Hastaların büyük çoğunluğu erkek olup yaş ilerlemesi ile görülme sıklığı artar. Kolesterolün yüksek olması özellikle de LDL kolesterolün yüksek olması, genetik yatkınlık ( yani ailede koroner kalp hastalığı olması kontrolsüz şeker hastalığı, sigara içiciliği tansiyon yüksekliği bilinen en önemli hazırlayıcı nedenlerdendir.
Hastalığın belirtisi ağır yemek ile veya efor ile gelen göğüs ağrısıdır. Ağrı genellikle tam göğüs ortasında ve sıkıştırma şeklindedir. Bazen de mide sırt sol kol dişe vuran ağrı olabilir. Kısa süreli böyle bir ağrı da kalpten şüphe etmek gerekir.
Bu kişi da damar tıkanıklığı böyle bir belirti verir. Bazen de bu belirti verilmeden ani damar tıkanması ile infaktüs dediğimiz kalp kası ölümü olur. Böyle bir durumda kalp krizi 5 dk’dan daha uzun ve baskı şekilde bir ağrı olur. Terleme çarpıntı tansiyon düşmesi görülebilir.
Şeker hastasında ise durum böyle olmaz. Şeker hem sinir hem damar dokusunu harap eder. Sinir tutulumu damar tutulmasından farklı olarak yanlış bulgu verebilir
Mesela damar tıkanmadan o bölgenin siniri tutulması ağrı yapmasına neden olur ve yanlış sinyal verebilir. Ağrı olur ama kriz olmaz veya damarda tıkanma olur ancak sinir önceden harap olduğu için ağrı duyusunu taşıyamaz. Ses vermeden bulgu vermeden kriz geçirmiş olur.

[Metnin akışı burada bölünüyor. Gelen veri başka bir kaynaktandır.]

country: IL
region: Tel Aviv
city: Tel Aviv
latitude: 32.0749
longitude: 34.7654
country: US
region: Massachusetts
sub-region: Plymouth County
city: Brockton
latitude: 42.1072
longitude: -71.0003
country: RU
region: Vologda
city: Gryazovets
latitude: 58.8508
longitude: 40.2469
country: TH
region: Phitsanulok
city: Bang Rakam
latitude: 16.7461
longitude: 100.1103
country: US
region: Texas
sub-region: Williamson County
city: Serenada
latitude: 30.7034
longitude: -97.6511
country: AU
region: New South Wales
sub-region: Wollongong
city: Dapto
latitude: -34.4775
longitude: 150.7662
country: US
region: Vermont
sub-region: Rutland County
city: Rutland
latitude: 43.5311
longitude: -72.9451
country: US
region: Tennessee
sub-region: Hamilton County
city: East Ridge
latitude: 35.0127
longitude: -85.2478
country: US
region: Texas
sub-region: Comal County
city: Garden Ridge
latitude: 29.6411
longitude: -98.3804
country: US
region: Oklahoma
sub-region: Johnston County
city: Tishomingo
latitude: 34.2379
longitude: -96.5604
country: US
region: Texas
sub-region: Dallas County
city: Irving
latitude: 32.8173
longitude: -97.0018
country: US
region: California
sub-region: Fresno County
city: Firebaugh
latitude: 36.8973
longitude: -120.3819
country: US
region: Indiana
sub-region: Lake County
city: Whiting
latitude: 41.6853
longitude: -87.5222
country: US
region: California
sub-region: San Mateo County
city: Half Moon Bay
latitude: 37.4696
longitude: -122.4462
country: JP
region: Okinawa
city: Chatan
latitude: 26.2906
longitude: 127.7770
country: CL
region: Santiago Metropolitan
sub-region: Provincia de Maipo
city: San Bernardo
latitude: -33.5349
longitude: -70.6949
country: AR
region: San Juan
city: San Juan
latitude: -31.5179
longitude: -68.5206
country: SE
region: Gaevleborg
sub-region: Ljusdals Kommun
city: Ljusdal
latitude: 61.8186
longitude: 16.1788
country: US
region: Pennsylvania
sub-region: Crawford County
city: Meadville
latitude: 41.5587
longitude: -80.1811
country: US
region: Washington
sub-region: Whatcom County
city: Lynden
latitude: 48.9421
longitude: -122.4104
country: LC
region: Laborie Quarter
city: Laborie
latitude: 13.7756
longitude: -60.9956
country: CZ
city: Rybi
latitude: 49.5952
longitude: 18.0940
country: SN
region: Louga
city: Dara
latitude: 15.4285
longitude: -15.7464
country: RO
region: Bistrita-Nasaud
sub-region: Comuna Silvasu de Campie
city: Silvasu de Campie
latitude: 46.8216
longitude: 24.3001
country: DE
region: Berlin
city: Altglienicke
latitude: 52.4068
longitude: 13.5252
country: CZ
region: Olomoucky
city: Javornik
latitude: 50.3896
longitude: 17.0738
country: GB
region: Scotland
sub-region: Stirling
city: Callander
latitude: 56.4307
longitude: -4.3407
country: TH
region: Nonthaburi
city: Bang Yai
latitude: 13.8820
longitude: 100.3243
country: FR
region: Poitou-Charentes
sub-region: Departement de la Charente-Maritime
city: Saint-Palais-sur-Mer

Tanı için EKG, kalp sintigrafisi, BT koroner angio ve altın standart olarak koroner angio gerekir
Koroner angio sırasında Stent ve balon ile tedavi de sağlanabilir. Mümkün olmayan hastalara koroner by-pass önerilir. Önemli olan kalbin fonksiyonları bozulmadan bunları uygulamak gerekir.
Piyasada kalp damarlarının açılacağını iddia eden ürün satanlar bu tedavileri gerçekleştiremez.
Kalbin fonksiyonlarının bozulduğu hastalara yapay kalp destek cihazları ve sonunda kalp nakli gerekebilir.
Bunlardan korunmak için kontrol edebileceğimiz sigaradan uzak kalmak, tansiyonu düzgün tutmak, kolesterol ve kan şekerinin kontrolü ile koroner kalp hastalığından uzak durma şansımızı artırabiliriz. Genetik neden ve cinsiyet nedeni ile gelişen durum kontrol dışıdır. Kadınlar da menopoz sonrası erkek gibi risk altındadır. Kadınlık hormonu östrojen doğurgan kadınlarda koruyucu rol oynar. Ama istisna olarak çok da az olsa bu yaşta da kadında koroner kalp hastalığı olur.
Zonguldak Bülent Ecevit Üniversitesi Tıp Fakültesi Kardiyoloji ve Kalp Damar Cerrahisi bölümleri bu hastalıkta tüm tedavi yöntemlerine ve olanaklarına sahip olup önemli ölçüde deneyim sahibidir.
Çok riskli hastalar bile tedaviye kabul edilmekte olup nakil dışında her işlem yapılmaktadır.
Normalde 1-2 olan ölüm riski mesela kriz geçirirken ölmek üzere olan bir kişiye yapılan işlemde veya ameliyatta 90 a kadar çıkabilir. Bu hastanın kalbinin kapasitesi ile ilişkilidir.
O yüzden geç kalınmadan tedavinin gerçekleşmesi önemlidir
Kişilerinde 40 y sonrası düzenli kardiyoloji kontrolünde olması gereklidir.